Hans Rauscher kommt seit mehr als 30 Jahren regelmäßig in den Süd-Sudan. Immer wieder konnte er beobachten, wie Großprojekte der Internationalen Entwicklungshilfe oft „irgendwo“ versanden, während Kleinprojekte fast immer erfolgreich sind, besonders dann, wenn darin Menschen die Verantwortung tragen, die selber, ungeachtet der Hilfe, all ihre Kraft, ihre Energie und ihre Liebe in eine gute Entwicklung ihrer Gemeinschaft, ihrer Region investieren. Ernährungssouveränität, Gesundheit, Bildung und Frieden stehen dabei im Mittelpunkt ... Hilfe zur Selbsthilfe hilft immer. In diesem Sinne setzen wir Dein/Euer Spendengeld ein. Danke. Danke - vor allem im Namen der Menschen, die dort vor Ort versuchen, dass „es“ daheim besser wird.

Drum noch einmal:

Fluchtursachen bekämpfen und nicht Flüchtlinge.

Süd-Sudan

Bei den jetzigen Konflikten im Sudan ist der Süden nicht involviert. Mit unserer Verbindungs- und Vertrauensperson Hans Rauscher haben wir immer wieder Projekte im Südsudan unterstützt. Eines meiner Lieblingsprojekte ist das „Friedensdorf Kuron“. Immer wieder und immer wieder beharrlich - gegen den Krieg und für die Menschen. Gartenbau, Werkstätten und Bildung können alle brauchen. Bei gerechter Verteilung dient das alles dem Frieden. So ist das überall. Das Friedensdorf Kuron lebt es vor. Auch uns.

Kenya – Oskar Schings

Oskar arbeitet als Lehrer, Maurer und Hilfsarbeiter an dieser Schule im südlichen Kenya. Die Regierung drohte mit Schließung der Schule, wenn nicht gewisse Mindeststandards erfüllt würden. Die Bereitschaft diese zu erfüllen war da, allerdings fehlte das Geld. Wir konnten helfen. Dank Euch.

Mali – Saatgut

Ein unglaublich wichtiges Projekt. Das Hybridsaatgut der Agrokonzerne hat mit falschen Versprechungen samenfestes Saatgut fast zur Gänze verdrängt. Jetzt sind alle abhängig. Der Weg zurück - aus dieser Abhängigkeit in die Unabhängigkeit - ist steinig. Und doch ist es so: Engagement und Leidenschaft macht Unmögliches möglich.

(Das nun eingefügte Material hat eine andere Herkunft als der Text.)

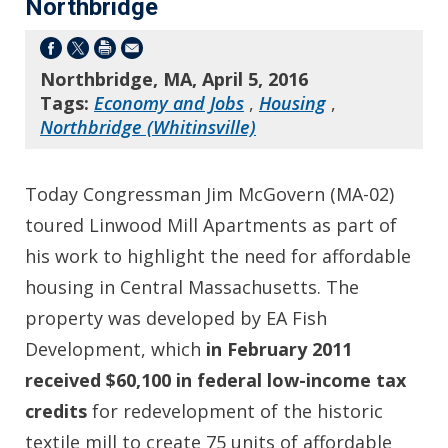
Northbridge
Northbridge, MA, April 5, 2016
Tags:
Economy and Jobs
,
Housing
,
Northbridge (Whitinsville)
Today Congressman Jim McGovern (MA-02)
toured Linwood Mill Apartments as part of
his work to highlight the need for affordable
housing in Central Massachusetts. The
property was developed by EA Fish
Development, which
in February 2011
received
$60,100 in federal low-income tax
credits
for redevelopment of the historic
textile mill to create 75 units of affordable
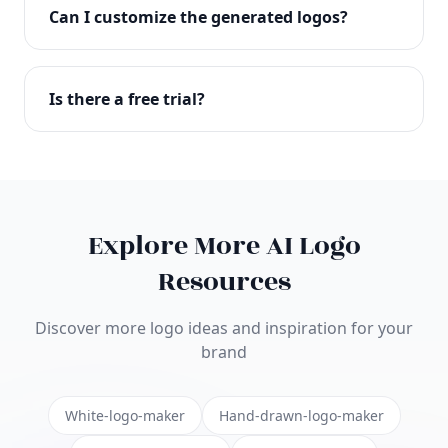
with full commercial rights. You can use your logo
Can I customize the generated logos?
on websites, products, marketing materials, and
anywhere else.
Absolutely! Our editor lets you customize every
aspect of your logo including colors, fonts, icons,
Is there a free trial?
layouts, and more. Make it uniquely yours.
Yes! You can start creating logos for free and see
the results before purchasing. We offer flexible
pricing plans to suit businesses of all sizes.
Explore More AI Logo
Resources
Discover more logo ideas and inspiration for your
brand
White-logo-maker
Hand-drawn-logo-maker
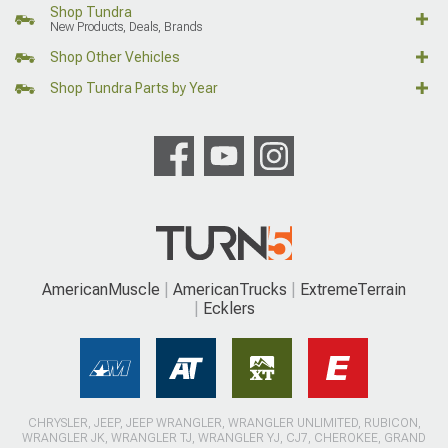
Shop Tundra
New Products, Deals, Brands
Shop Other Vehicles
Shop Tundra Parts by Year
AmericanMuscle
AmericanTrucks
ExtremeTerrain
Ecklers
CHRYSLER, JEEP, JEEP WRANGLER, WRANGLER UNLIMITED, RUBICON,
WRANGLER JK, WRANGLER TJ, WRANGLER YJ, CJ7, CHEROKEE, GRAND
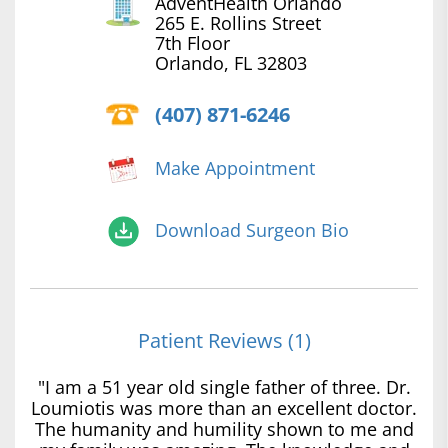
AdventHealth Orlando
265 E. Rollins Street
7th Floor
Orlando, FL 32803
(407) 871-6246
Make Appointment
Download Surgeon Bio
Patient Reviews (1)
"I am a 51 year old single father of three. Dr.
Loumiotis was more than an excellent doctor.
The humanity and humility shown to me and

Ich war dort und habe es mit eigenen Augen gesehen wie Tristan Toe diesen harten, steinigen Boden bearbeitet. Innerhalb kürzester Zeit gab es Gemüse zu ernten, ... und bald auch Samen. Mir ist die Spucke weggeblieben. Ich bin stolz darauf, dass wir dieses höchst sinnvolle Projekt unterstützen dürfen/können. Wir unterstützen ausschließlich Projekte, wo wir eine/n vertrauenswürdige/n Verantwortungsträger/in persönlich kennen. Kleine Projekte sind fast immer erfolgreicher. Die Ziele werden von der ganzen Gruppe getragen.